GIVEN INFORMATION section start

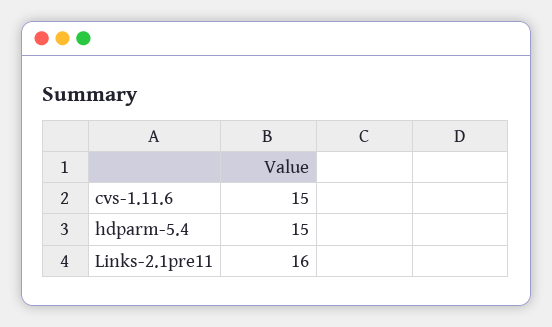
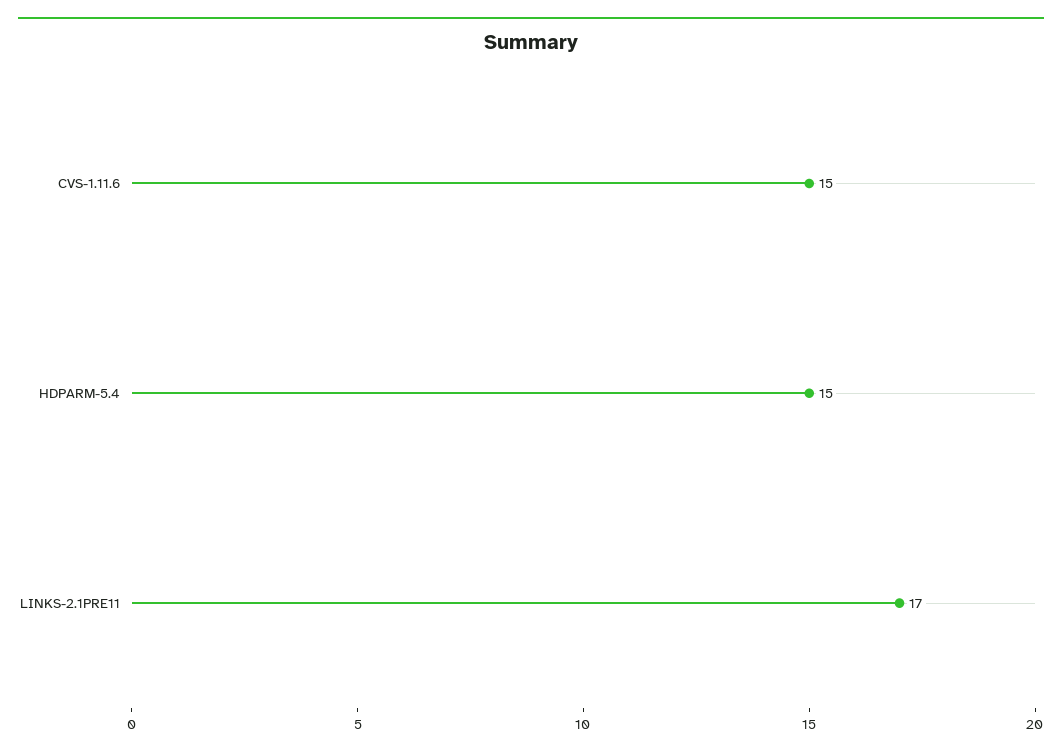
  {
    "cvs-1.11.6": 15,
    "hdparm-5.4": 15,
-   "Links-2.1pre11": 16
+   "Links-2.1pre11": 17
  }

GIVEN INFORMATION section end

EXERCISE INSTRUCTIONS
The entries above are to be restated verbatim, with no pictures carried over.

REPLY TO THE EXERCISE
  {
    "cvs-1.11.6": 15,
    "hdparm-5.4": 15,
-   "Links-2.1pre11": 16
+   "Links-2.1pre11": 17
  }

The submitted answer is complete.